У нас в «Холоде» была колонка Зинаиды Пронченко «Смысл — в личных целях», в которой она соглашается с вами, что любое дело сегодня — это дело «для себя», но она это формулирует как приговор и трагедию, а не как утешение.
— Не знаю. Помимо зарабатывания на жизнь своей профессией маркетолога (у меня, конечно, есть и коммерческие клиенты тоже), я, кажется, не делаю ни одной вещи, которая не была бы связана с политикой или благотворительностью. Я просто не могу. Приговор это или утешение? Наверное, и то и другое.
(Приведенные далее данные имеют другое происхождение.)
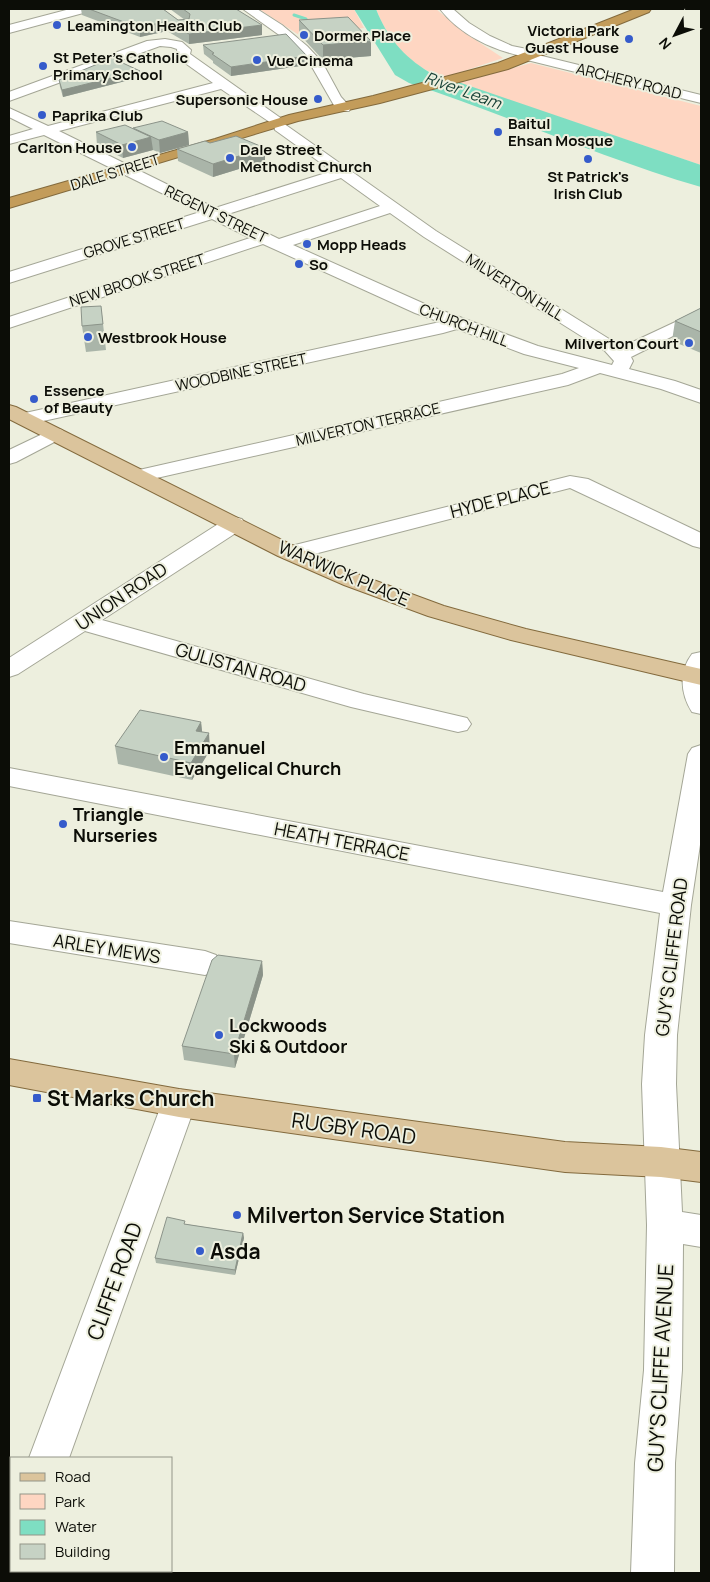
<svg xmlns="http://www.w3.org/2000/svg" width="710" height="1582" font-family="Manrope,sans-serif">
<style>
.green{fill:#fed6c2}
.water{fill:#7edec2}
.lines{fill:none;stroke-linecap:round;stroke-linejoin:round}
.stream{stroke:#7edec2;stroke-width:3}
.minor-casing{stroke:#a4a696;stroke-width:2}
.major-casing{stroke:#836a3d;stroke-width:2}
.highway-casing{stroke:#836a3d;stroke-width:2}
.minor{fill:#fff;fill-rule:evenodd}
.major{fill:#dbc49c;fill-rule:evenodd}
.highway{fill:#c39c5a;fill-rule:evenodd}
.wall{fill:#aab5a9}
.shaded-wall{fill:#8b9389}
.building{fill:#c6d2c4;stroke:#8b9389}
.poi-dot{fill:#355bcb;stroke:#edefde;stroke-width:2}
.labels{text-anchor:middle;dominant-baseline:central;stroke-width:4;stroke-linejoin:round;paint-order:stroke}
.far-poi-label{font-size:15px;font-weight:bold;fill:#0c0d07;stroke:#edefde;text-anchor:start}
.far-street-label{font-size:15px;fill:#0c0d07;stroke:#edefde}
.far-water-label{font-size:16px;font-style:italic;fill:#174237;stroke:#edefde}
.street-label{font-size:18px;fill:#0c0d07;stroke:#edefde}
.poi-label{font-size:18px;font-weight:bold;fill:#0c0d07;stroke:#edefde;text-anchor:start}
.near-poi-label{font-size:21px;font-weight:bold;fill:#0c0d07;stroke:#edefde;text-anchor:start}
.near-street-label{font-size:21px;fill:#0c0d07;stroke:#edefde}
</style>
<rect width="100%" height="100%" fill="#edefde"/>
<!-- green -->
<path class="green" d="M259 9H354L364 28 299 35Z
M376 9H436L465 33 503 58 443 78C410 65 389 42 376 9Z
M531 63 701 106V165L458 83Z"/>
<!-- water -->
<path class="water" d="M354 9H376C387 37 403 56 429 72L701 165V187C602 158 507 115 409 83L395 75Z"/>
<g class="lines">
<!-- stream -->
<path class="stream" d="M294 15 306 19"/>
<!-- minor casing -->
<g class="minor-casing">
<path id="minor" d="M70 9H89L87 12 9 33V25Z
M243 9H257L282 25 307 46 322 62 341 97 351 108 349 111H339L335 107 312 67 298 51 282 37Z
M440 9H453L469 23 490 36 512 46 537 51 538 55 701 95V103L523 59 522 56C492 50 459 34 440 9Z
M165 39 182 42 191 50 190 54 282 119 283 123 436 231 622 347 701 310V322L631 357 633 361 629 369 675 381 701 390V403L661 389 600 373 568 385 139 482 131 481 128 476 131 471 139 470 562 374 579 368 524 354 457 329 443 333 25 425 18 423 15 419 18 415 25 413 440 322 415 313 263 244 9 328V317L250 238 212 219 9 283V272L200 212 44 135 9 144V136L33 129 9 117V108L48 126 213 83 178 58 177 49 171 47 160 46 9 101V92L147 41ZM221 89 274 125 275 130 332 171 215 208 59 131ZM341 178 380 206 279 239 228 214ZM390 213 424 237 605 351 614 361 612 365 538 346 427 305 293 245Z
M55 428 62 430 65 434 62 438 16 462 9 464V450Z
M570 476 588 479 701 533V548L693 546 570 488 291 560 283 558 280 553 283 548Z
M234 517 242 519 245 524 242 529 102 620 364 694 467 718 471 724 467 730 458 732 351 707 85 631 18 674 9 677V658L226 519Z
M701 652V714L692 712C680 693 679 671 692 654Z
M701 745V838L691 905 677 1035 676 1084 682 1212 701 1215V1247L683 1244 682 1370 675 1463 674 1573H631L635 1463 644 1370 647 1225 642 1084 645 1035 660 913 9 786V768L663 892 688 754 692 748Z
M9 921 205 951 216 955 220 963 216 971 205 975 9 943Z
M179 1089 191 1093 196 1103 69 1458H29L162 1103 167 1093Z
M11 1541V1571H30L29 1573H9V1542Z"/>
</g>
<!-- major casing -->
<g class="major-casing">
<path id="major" d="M9 405 16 407 294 546 360 575 444 606 526 629 701 669V685L511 640 428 616 344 585 278 556 9 419Z
M9 1059 179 1089 565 1142 661 1147 701 1152V1182L661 1177 565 1172 179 1117 9 1085Z"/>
</g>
<!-- highway casing -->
<g class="highway-casing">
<path id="highway" d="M635 9H651L649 12 508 69 380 103 298 121 9 208V198L215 139 289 115 373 96 498 63Z"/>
</g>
<!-- minor -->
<use href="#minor" class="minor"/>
<!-- major -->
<use href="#major" class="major"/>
<!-- highway -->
<use href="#highway" class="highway"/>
</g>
<!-- wall -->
<path class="wall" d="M81 9H163L178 20H185L170 9H236L262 35 189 44 167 31 140 37 82 15Z
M299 20 371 41V56L323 60 299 34Z
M203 45 307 56V65L231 76 213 63V61L204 54Z
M141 77 63 97 60 87 59 80Z
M133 129 188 132 189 145 160 153 153 150 123 158 97 145 96 132Z
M210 143 265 161 213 177 178 161 177 149Z
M101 306 106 350 86 352 82 326Z
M701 308V353L672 341 675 321Z
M201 722 202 732 210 750 192 780 118 764 115 746Z
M262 961 263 975 235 1068 184 1060 182 1046Z
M185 1224 243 1233 244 1238 235 1275 156 1263 155 1258Z"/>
<!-- shaded-wall -->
<path class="shaded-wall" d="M166 21 167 31 140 37V28Z
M262 25V35L189 44V34Z
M371 41V56L323 60V45Z
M307 56V65L231 76V67Z
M140 71 141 77 63 97 62 90Z
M188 132 189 145 160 153 159 140Z
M151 137 153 150 123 158 122 145Z
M265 148V161L213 177V164Z
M201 722 203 740 196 731Z
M209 733 210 750 192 780 191 763Z
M262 961 263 975 235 1068 234 1054Z
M243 1233 244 1238 235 1275V1270Z"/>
<!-- building -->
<path class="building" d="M89 9H163L178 20 189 19 190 14 183 9H236L262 25 189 34 166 21 140 28Z
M348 17 371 41 323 45 299 20Z
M286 34 307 56 231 67 212 54 214 53 203 45Z
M112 58 140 71 62 90 59 80Z
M162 121 188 132 159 140 133 128Z
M125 125 151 137 122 145 96 132Z
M236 136 265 148 213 164 177 149 205 141 210 143Z
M101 306 103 324 82 326 81 307Z
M701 308V332L675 321Z
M140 710 201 722 196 731 209 733 191 763 115 746Z
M218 955 262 961 234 1054 182 1046 212 960Z
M167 1217 185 1221 184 1224 243 1233 235 1270 155 1258Z"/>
<!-- markers -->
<g class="poi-dot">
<circle cx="57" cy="25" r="5"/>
<circle cx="304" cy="35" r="5"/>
<circle cx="629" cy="39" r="5"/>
<circle cx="257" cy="60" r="5"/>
<circle cx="43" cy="66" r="5"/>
<circle cx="318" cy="99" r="5"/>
<circle cx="42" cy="115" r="5"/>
<circle cx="498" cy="132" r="5"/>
<circle cx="132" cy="147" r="5"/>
<circle cx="230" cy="158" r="5"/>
<circle cx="588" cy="159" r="5"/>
<circle cx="307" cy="244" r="5"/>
<circle cx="299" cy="264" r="5"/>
<circle cx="88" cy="337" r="5"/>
<circle cx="689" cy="343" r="5"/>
<circle cx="34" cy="399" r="5"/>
<circle cx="164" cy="757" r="5"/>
<circle cx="63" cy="824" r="5"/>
<circle cx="219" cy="1035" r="5"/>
<rect x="32" y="1093" width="10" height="10" rx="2.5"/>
<circle cx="237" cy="1215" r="5"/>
<circle cx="200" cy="1251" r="5"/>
</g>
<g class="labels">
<!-- far-poi labels -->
<g class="far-poi-label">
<text x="67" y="25">Leamington Health Club</text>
<text x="619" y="30" text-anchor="end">Victoria Park<tspan x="619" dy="17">Guest House</tspan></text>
<text x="314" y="35">Dormer Place</text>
<text x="53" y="57">St Peter's Catholic<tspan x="53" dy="17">Primary School</tspan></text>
<text x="267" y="60">Vue Cinema</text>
<text x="308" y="99" text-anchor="end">Supersonic House</text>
<text x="52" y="115">Paprika Club</text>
<text x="508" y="123">Baitul<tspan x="508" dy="17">Ehsan Mosque</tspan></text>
<text x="122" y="147" text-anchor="end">Carlton House</text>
<text x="240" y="149">Dale Street<tspan x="240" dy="17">Methodist Church</tspan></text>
<text x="588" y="176" text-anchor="middle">St Patrick's<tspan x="588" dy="17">Irish Club</tspan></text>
<text x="317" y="244">Mopp Heads</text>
<text x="309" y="264">So</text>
<text x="98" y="337">Westbrook House</text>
<text x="679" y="343" text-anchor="end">Milverton Court</text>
<text x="44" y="390">Essence<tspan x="44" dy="17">of Beauty</tspan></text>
</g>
<!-- far-street labels -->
<g class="far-street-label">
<text transform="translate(629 81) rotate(14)">ARCHERY ROAD</text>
<text transform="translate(115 172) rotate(-17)">DALE STREET</text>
<text transform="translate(216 214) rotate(26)">REGENT STREET</text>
<text transform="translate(134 238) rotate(-17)">GROVE STREET</text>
<text transform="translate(137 280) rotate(-18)">NEW BROOK STREET</text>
<text transform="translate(515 287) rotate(32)">MILVERTON HILL</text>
<text transform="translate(464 325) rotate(21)">CHURCH HILL</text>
<text transform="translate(241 372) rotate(-12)">WOODBINE STREET</text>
<text transform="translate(368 424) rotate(-13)">MILVERTON TERRACE</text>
</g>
<!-- far-water labels -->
<g class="far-water-label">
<text transform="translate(463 90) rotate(20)">River Leam</text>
</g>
<!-- street labels -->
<g class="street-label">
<text transform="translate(500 499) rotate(-14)">HYDE PLACE</text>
<text transform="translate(344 573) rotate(23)">WARWICK PLACE</text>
<text transform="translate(121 596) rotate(-34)">UNION ROAD</text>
<text transform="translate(241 667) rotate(16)">GULISTAN ROAD</text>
<text transform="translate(342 841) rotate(11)">HEATH TERRACE</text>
<text transform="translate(107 948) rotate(9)">ARLEY MEWS</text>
<text transform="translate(671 957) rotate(-83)">GUY'S CLIFFE ROAD</text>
</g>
<!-- poi labels -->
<g class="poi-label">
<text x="174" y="747">Emmanuel<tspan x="174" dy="21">Evangelical Church</tspan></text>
<text x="73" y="814">Triangle<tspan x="73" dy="21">Nurseries</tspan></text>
<text x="229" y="1025">Lockwoods<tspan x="229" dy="21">Ski &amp; Outdoor</tspan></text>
</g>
<!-- near-poi labels -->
<g class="near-poi-label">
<text x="47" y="1098">St Marks Church</text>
<text x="247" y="1215">Milverton Service Station</text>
<text x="210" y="1251">Asda</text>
</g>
<!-- near-street labels -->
<g class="near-street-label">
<text transform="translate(354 1128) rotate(8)">RUGBY ROAD</text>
<text transform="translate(114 1281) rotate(-70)">CLIFFE ROAD</text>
<text transform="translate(660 1368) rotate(-87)">GUY'S CLIFFE AVENUE</text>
</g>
</g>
<!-- border -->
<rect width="710" height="1582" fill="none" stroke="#0c0d07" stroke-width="20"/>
<!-- legend -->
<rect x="10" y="1457" width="162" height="115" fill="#edefde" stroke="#939588"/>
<rect x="20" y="1473" width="25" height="8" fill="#dbc49c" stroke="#939588"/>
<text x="55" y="1482" font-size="15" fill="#0c0d07">Road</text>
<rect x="20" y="1494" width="25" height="15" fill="#fed6c2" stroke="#939588"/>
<text x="55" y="1507" font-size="15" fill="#0c0d07">Park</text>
<rect x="20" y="1520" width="25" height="15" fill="#7edec2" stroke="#939588"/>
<text x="55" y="1532" font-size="15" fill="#0c0d07">Water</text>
<rect x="20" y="1544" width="25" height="15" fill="#c6d2c4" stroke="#939588"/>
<text x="55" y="1557" font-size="15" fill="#0c0d07">Building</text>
<!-- north arrow -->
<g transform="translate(675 35) rotate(229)" stroke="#edefde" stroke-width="4" paint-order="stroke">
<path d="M0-4L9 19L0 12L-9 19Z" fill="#0c0d07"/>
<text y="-8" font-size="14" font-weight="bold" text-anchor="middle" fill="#0c0d07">N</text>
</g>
</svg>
Перед войной я писала и рисовала детскую книжку про капибар. Она лежит раскрытой на той странице, на которой она была раскрыта 16 февраля 2022-го. Я не могу ее закончить. Мы с прекрасной командой готовили к выпуску альбом детского хип-хопа «Демон в клетчатой пижаме», но наш композитор уехал волонтерить в Варшаву, а я занялась тем, чем я занялась. Что тут сказать? Закончим после победы Украины. И так еще много чего…
Вы думали о том, когда сами сможете снова приехать в Россию?
— Последний раз я была в России в декабре 2021 года, за несколько месяцев до войны. Меня предупредили, что мне не стоит больше въезжать. Это тяжело, я привыкла проводить в России дозволенные мне безвизовым режимом шесть месяцев в году, привыкла, что я живу на две страны. Россия — огромная часть моей жизни, я хочу вернуться к ней. Мне дико оттого, что я больше не могу писать о российской повседневности, например, потому что я ее просто не знаю. Год — это огромный срок, у меня пропало «чувство города». Вот, говорят, огромная сеть супермаркетов сделала ребрендинг — и для меня это значит, что я больше толком не понимаю, как выглядят улицы Москвы и не только Москвы. Это крошечная деталь, но для человека, который пишет о крошечных деталях, не знать и не видеть таких вещей трудно.
И путешествие слона в 2023 году вы бы уже не смогли описать?
— Уже, к сожалению, нет. Но подождем. Никакое зло не вечно.